How did the Indian-American community, which only comprises 1% of the U.S. population, come to dominate the Scripps tournament so fully? “Spelling the Dream” attempts to explain that phenomena while also trailing 7-year-old Akash, a media darling and motor-mouthed whiz kid; the teen Shourav, whose friends call him the Michael Jordan of spelling and whose parents think he has a 99% chance of winning the championship; the only girl featured, fourth-grader Ashrita, who is serious about her studying but also makes time for piano, dance, and other hobbies; and 14-year-old Tejas, whose extended family in India speak about what an inspiration he is to his younger cousins.

They study with their parents; they learn thousands and thousands of root words; and they consult gigantic databases and spreadsheets that compile word origins, definitions, and pronunciations. “Spelling the Dream” spends time with their families, in their homes, and at the various regional tournaments they need to win to make it to Scripps. There are moments of unintended humor here, like when 10-year-old Ashrita says of spelling, “It started a really long time ago, when I was about 5,” but for the most part, “Spelling the Dream” skimps on showing these children as anything but energetic and committed. Do they feel overwhelmed? Does all the preparation get tiring? How do they feel about being such elite competitors? “

A kid who was born here in America should do a lot more,” Akash’s father says of his and his wife’s expectations for their children, but “Spelling the Dream” doesn’t pose that same question to the children. As a viewing experience, then, “Spelling the Dream” properly honors these children’s achievements and makes very clear how attainable this can be if you really commit yourself to it. But because we don’t know much about the contestants’ internal lives, or their various fears or concerns, there is a bit of distance between us as viewers and them as our focus.

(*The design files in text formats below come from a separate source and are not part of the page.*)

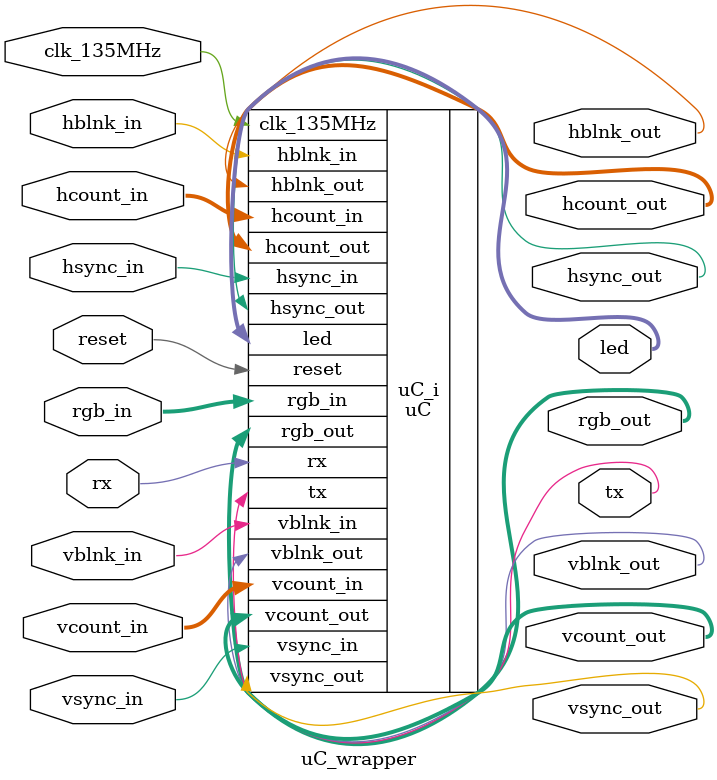
<source format=v>
`timescale 1 ps / 1 ps

module uC_wrapper
   (clk_135MHz,
    hblnk_in,
    hblnk_out,
    hcount_in,
    hcount_out,
    hsync_in,
    hsync_out,
    led,
    reset,
    rgb_in,
    rgb_out,
    rx,
    tx,
    vblnk_in,
    vblnk_out,
    vcount_in,
    vcount_out,
    vsync_in,
    vsync_out);
  input clk_135MHz;
  input hblnk_in;
  output hblnk_out;
  input [10:0]hcount_in;
  output [10:0]hcount_out;
  input hsync_in;
  output hsync_out;
  output [15:0]led;
  input reset;
  input [11:0]rgb_in;
  output [11:0]rgb_out;
  input rx;
  output tx;
  input vblnk_in;
  output vblnk_out;
  input [10:0]vcount_in;
  output [10:0]vcount_out;
  input vsync_in;
  output vsync_out;

  wire clk_135MHz;
  wire hblnk_in;
  wire hblnk_out;
  wire [10:0]hcount_in;
  wire [10:0]hcount_out;
  wire hsync_in;
  wire hsync_out;
  wire [15:0]led;
  wire reset;
  wire [11:0]rgb_in;
  wire [11:0]rgb_out;
  wire rx;
  wire tx;
  wire vblnk_in;
  wire vblnk_out;
  wire [10:0]vcount_in;
  wire [10:0]vcount_out;
  wire vsync_in;
  wire vsync_out;

  uC uC_i
       (.clk_135MHz(clk_135MHz),
        .hblnk_in(hblnk_in),
        .hblnk_out(hblnk_out),
        .hcount_in(hcount_in),
        .hcount_out(hcount_out),
        .hsync_in(hsync_in),
        .hsync_out(hsync_out),
        .led(led),
        .reset(reset),
        .rgb_in(rgb_in),
        .rgb_out(rgb_out),
        .rx(rx),
        .tx(tx),
        .vblnk_in(vblnk_in),
        .vblnk_out(vblnk_out),
        .vcount_in(vcount_in),
        .vcount_out(vcount_out),
        .vsync_in(vsync_in),
        .vsync_out(vsync_out));
endmodule

</source>
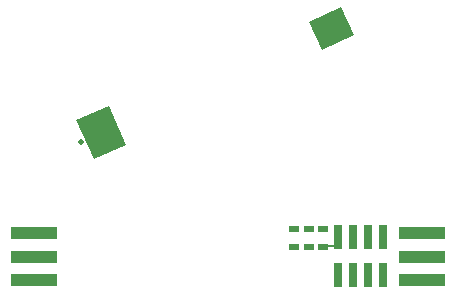
<source format=gbs>
G04 #@! TF.FileFunction,Soldermask,Bot*
%FSLAX46Y46*%
G04 Gerber Fmt 4.6, Leading zero omitted, Abs format (unit mm)*
G04 Created by KiCad (PCBNEW 4.0.0-rc2-stable) date 3/3/2016 3:43:09 PM*
%MOMM*%
G01*
G04 APERTURE LIST*
%ADD10C,0.150000*%
%ADD11R,4.000000X1.000000*%
%ADD12C,0.600000*%
%ADD13C,0.500000*%
%ADD14R,0.760000X2.000000*%
%ADD15R,0.740000X2.000000*%
%ADD16R,0.900000X0.600000*%
%ADD17R,0.900000X0.200000*%
G04 APERTURE END LIST*
D10*
D11*
X81795990Y-50192207D03*
X81795990Y-48192207D03*
X81795990Y-46192207D03*
D12*
X80795990Y-50192207D03*
X80795990Y-48192207D03*
X80795990Y-46192207D03*
D11*
X49020844Y-46192207D03*
X49020844Y-48192207D03*
X49020844Y-50192207D03*
D12*
X50020844Y-46192207D03*
X50020844Y-48192207D03*
X50020844Y-50192207D03*
D10*
G36*
X76078253Y-29451298D02*
X73342980Y-30683485D01*
X72275085Y-28312916D01*
X75010358Y-27080729D01*
X76078253Y-29451298D01*
X76078253Y-29451298D01*
G37*
G36*
X56772006Y-38696775D02*
X54036734Y-39928962D01*
X52558110Y-36646635D01*
X55293382Y-35414448D01*
X56772006Y-38696775D01*
X56772006Y-38696775D01*
G37*
D13*
X52932719Y-38452089D03*
D14*
X74684950Y-49755987D03*
X75954950Y-49755987D03*
X77224950Y-49755987D03*
X78494950Y-49755987D03*
X74684950Y-46555987D03*
X75954950Y-46555987D03*
X77224950Y-46555987D03*
D15*
X78494950Y-46555987D03*
D16*
X73489950Y-45855987D03*
X73489950Y-47355987D03*
X72239950Y-47355987D03*
X72239950Y-45855987D03*
X70989950Y-45855987D03*
X70989950Y-47355987D03*
D17*
X74139950Y-47305987D03*
M02*

</source>
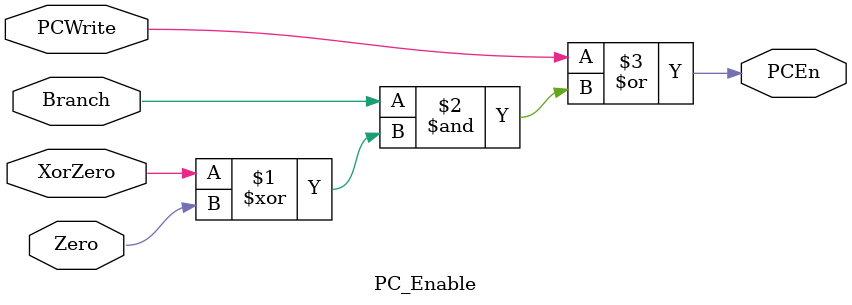
<source format=sv>

module PC_Enable (
	//Inputs
	input   PCWrite,
	input   Branch,
	input   Zero,
    input   XorZero,
	//Output
	output  PCEn
);

	//Declare the output
	assign PCEn = PCWrite | (Branch & (XorZero ^ Zero));

endmodule

</source>
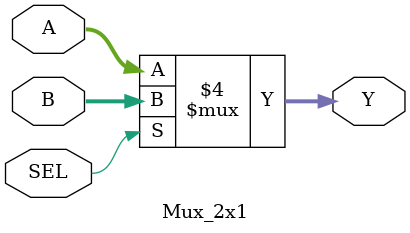
<source format=v>
module Mux_2x1(
    input [63:0] A,B,
    input SEL,
    output reg[63:0] Y
    );
  always @ (A or B or SEL)
    begin 
      if (SEL==0)
        Y=A;
      else
        Y=B;
   end
endmodule

</source>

On the one hand, “Spelling the Dream” is mostly charming, and a well-intentioned portrait of the Indian-American community and students who have reached unparalleled levels of success at the Scripps National Spelling Bee. But on the other hand, how the movie steps aside from more inward-looking questions, and instead emphasizes Indian-American success as a positive demonstration of American assimilation, comes close to the “model minority” stereotype. It’s a delicate line that “Spelling the Dream” has to walk, and some more interiority might have benefited the documentary by taking it deeper, into something more powerful. As it is, though, “Spelling the Dream” is exciting and informative, and might inspire younger viewers into working on their own path toward Scripps.

“Spelling the Dream” is streaming on Netflix as of June 3, 2020.